Although the Scenarios are good, the Campaign Game is really where it’s at. It’s hard to go back to playing the scenarios after you’ve run through the Campaign once or twice, although I still find the scenarios a great teaching aid for new players, and a necessity for any type of single-sitting or tournament play.
Winning the Game
Each of the five non-Campaign scenarios has its own victory conditions, usually involving the accumulation of Victory Points. In these scenarios, Victory Points can be awarded for controlling cities, destroying enemy units, or exiting units off a particular map edge.
In the Campaign game, victory points are awarded only to the U.S. player. Victory Points are gained by controlling victory point cities (as specified by the numbers on the map), and are accumulated from turn to turn. Victory Points can be lost due to Global Tension. For each Global Tension Level, 1 to 6, subtract five Victory Points from the U.N. Victory Point total.
There are three ways victory is decided in the Campaign game:
- World War III – If the Global Tension level reaches 7, the game ends immediately in a CCF/NKPA “Decisive Victory”.

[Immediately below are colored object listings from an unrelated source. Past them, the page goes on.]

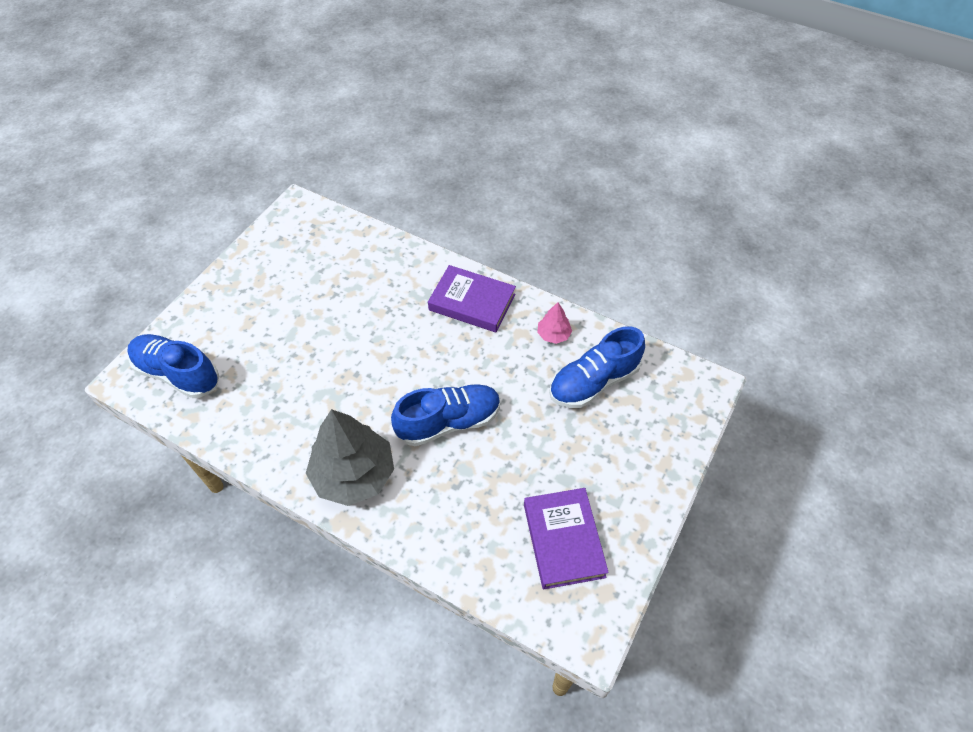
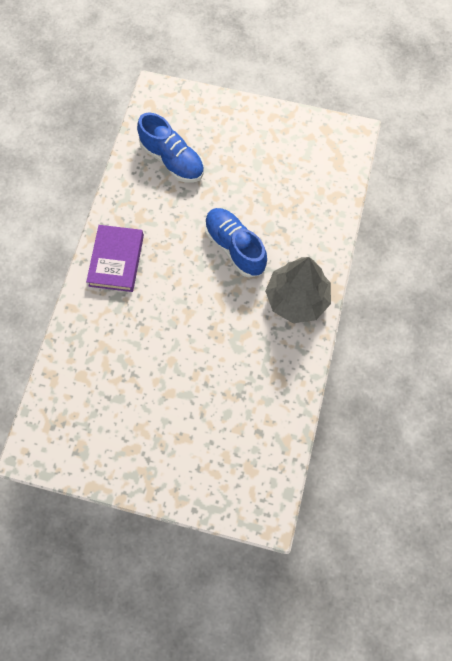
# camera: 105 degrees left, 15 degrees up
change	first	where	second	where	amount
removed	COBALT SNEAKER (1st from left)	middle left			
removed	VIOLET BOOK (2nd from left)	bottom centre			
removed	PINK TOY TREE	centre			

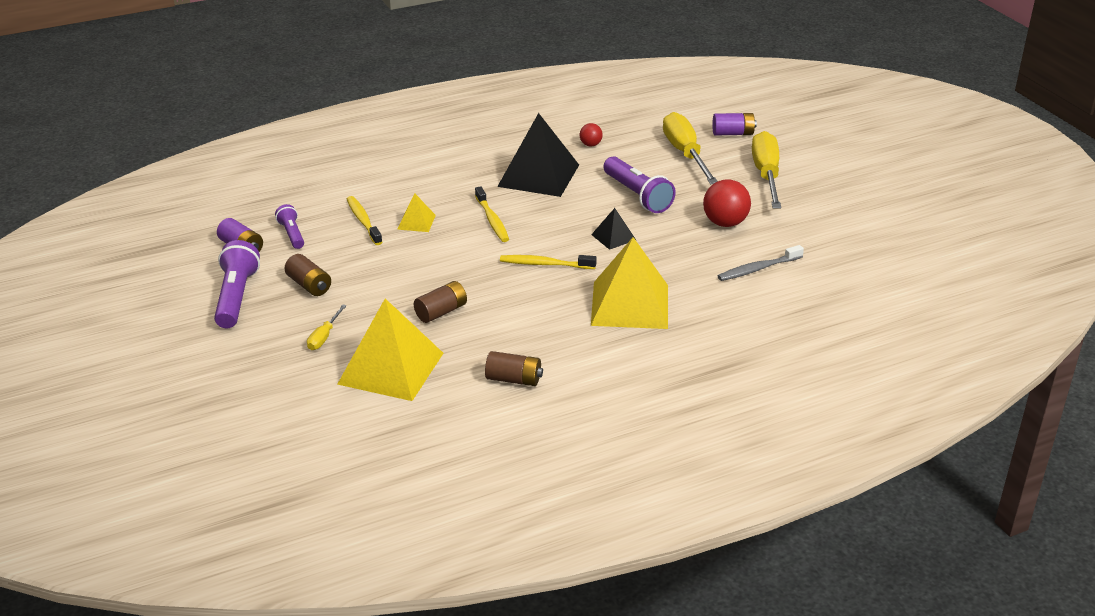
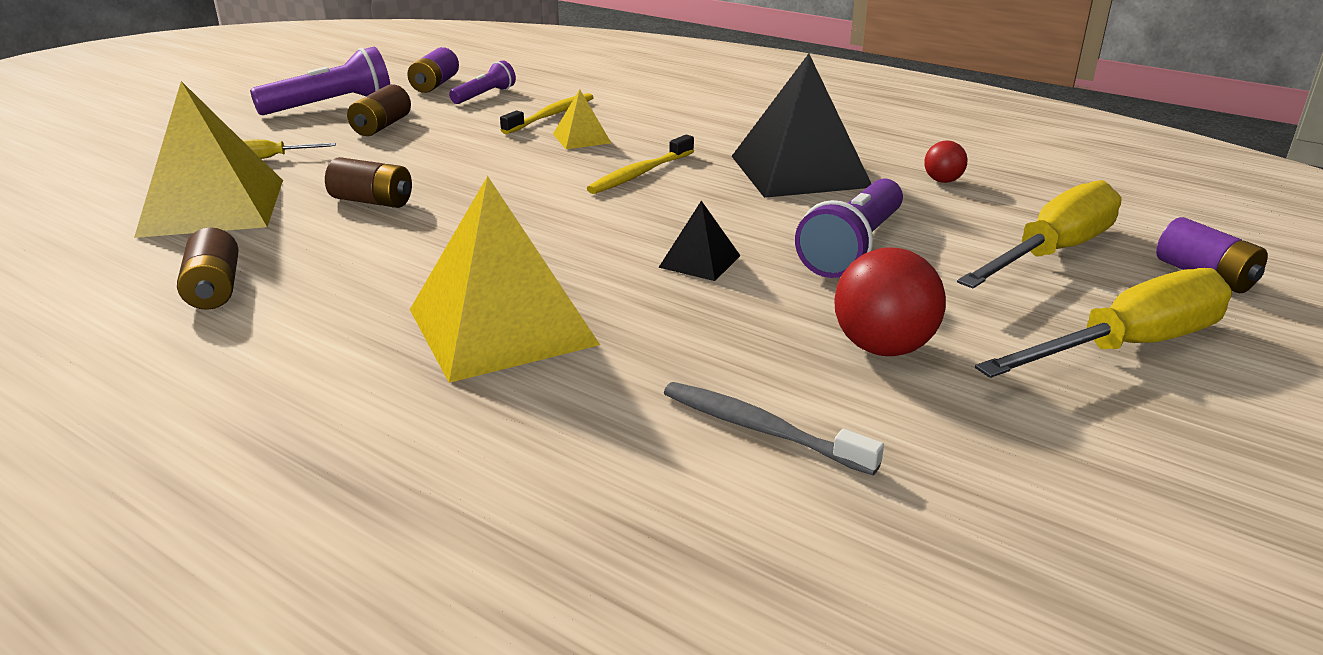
# camera: 60 degrees right, 5 degrees down
change	first	where	second	where	amount
removed	YELLOW TOOTH BRUSH (3rd from left)	centre			

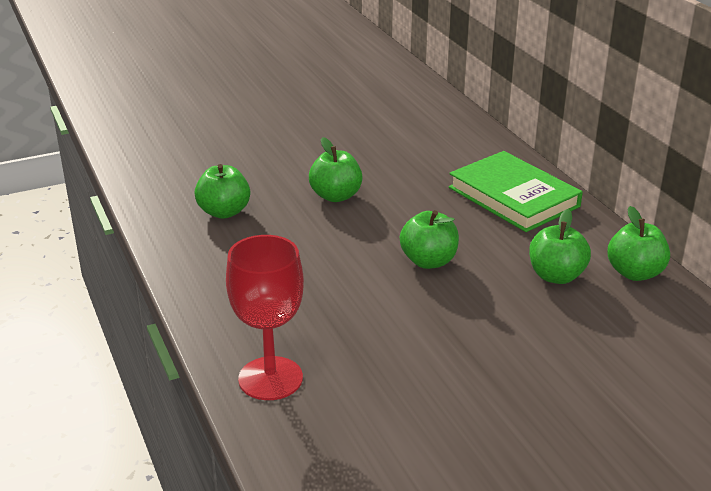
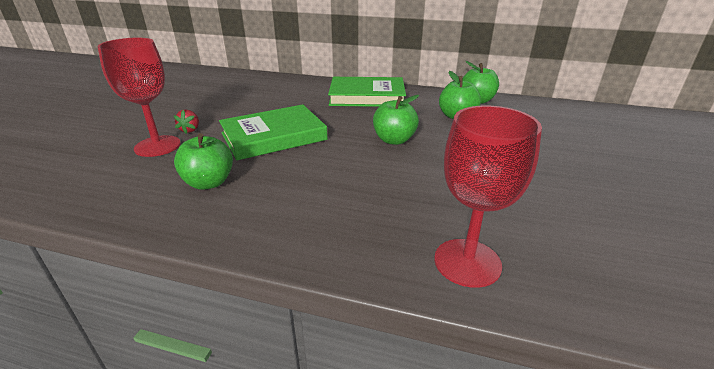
# camera: 50 degrees left, 0 degrees up
change	first	where	second	where	amount
replaced	EMERALD APPLE FRUIT (2nd from left)	centre	EMERALD BOOK (1st from left)	centre	
added			SCARLET CHALICE (1st from left)	top left	
added			SCARLET BERRY	top left	

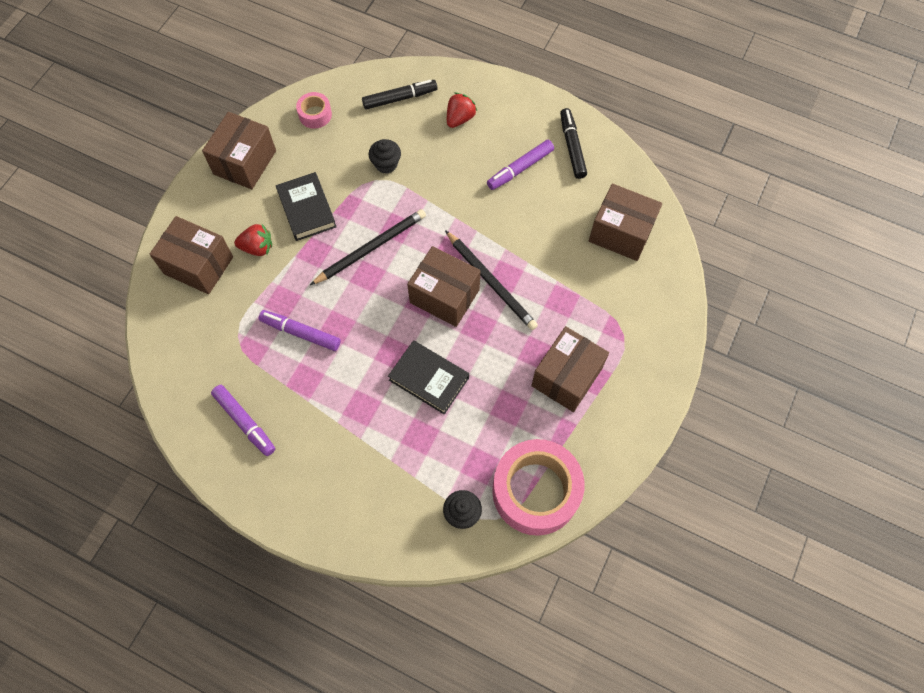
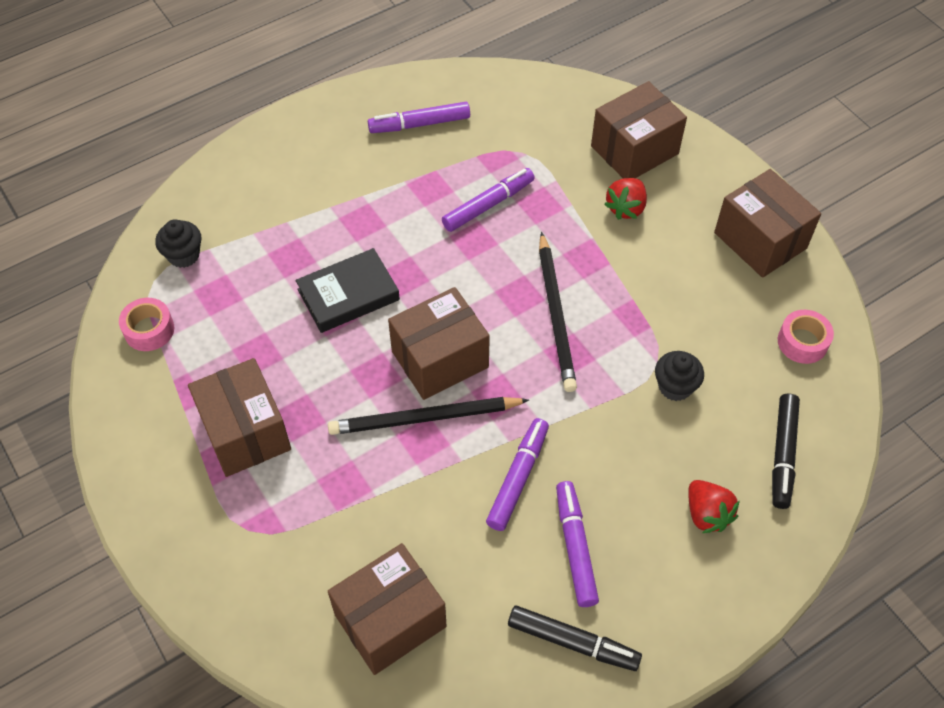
# camera: 120 degrees right, 10 degrees down
change	first	where	second	where	amount
removed	EBONY BOOK (1st from left)	top left			
resized	PINK TAPE (2nd from left in the first image)	bottom centre	PINK TAPE (1st from left)	middle left	x0.46
added			VIOLET FELT PEN (3rd from left)	bottom centre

- Military Victory – There are certain geographical objectives (i.e. cities) which must be controlled by each player in order to claim a Military Victory at the end of any game turn.
- Game Turn 12 – If the game goes the distance, the U.N. player’s Victory Point total determines the level of victory (i.e. “UN Decisive Victory”, “Draw”, “NK Marginal Victory”, etc.).
Unlike many other games, the Victory Point range for a “Draw” is rather narrow, so this is not a common outcome. In the vast majority of games, one side or the other will achieve some level of victory (Marginal, Substantive or Decisive).
By every measure that you could possibly set as the “gold standard” for a military board game, The Korean War: June 1950-May 1951 meets or exceeds the standard. Designer Joe Balkoski really hit a home run with this game. I surveyed my gaming group on Long Island, NY, asking them to list their top 10 favorite games. Only Hannibal: Rome vs Carthage scored higher than Korean War as a group favorite.
Some of my favorite aspects of the game are:
- High replay value. Each game I’ve played developed and ended quite distinctly from all the other games, i.e. different winner, type of victory, level of victory, etc. I’ve seen games end up with the Chinese well into South Korea, and other times with the CCF virtually destroyed and U.N. units all over North Korea, as well as Military Victories for both sides and, of course, World War III due to excessive Global Tension. It’s not that the game system fosters random results. It’s more the fact that the variety of strategic, operational and tactical options allows for a wide range of results, much as the real war could have.
- A simple movement and combat system.
- Low counter density (even when a zillion Chinese units appear, it’s still manageable because there’s no stacking for the Chinese; it’s a max of one unit per hex).
- Continuous action (with the possibility of a brief lull in the action at the point where the U.N. is deciding the right moment to cross the 38th Parallel into North Korea).
- Both players are fully engaged at all times.
- Challenging, competitive game scenarios.
- FUN TO PLAY (we often forget about this measure of game quality).
Some gamers like certain games because of the historical period (i.e. Civil War buffs like Civil War games). Although my father served in the U.S. Navy during the Korean War, I am not and have never been a Korean War buff. So it’s kind of interesting that my favorite military history book is “The Forgotten War: Korea” by Clay Blair, and my favorite military board game is “The Korean War: June 1950-May 1951”. I suppose the military and political circumstances of the period make the Korean War such an interesting subject and, in that sense, this game is an accurate reflection of the conflict. I can’t recommend this game highly enough, and hope this review will encourage others to give it a try.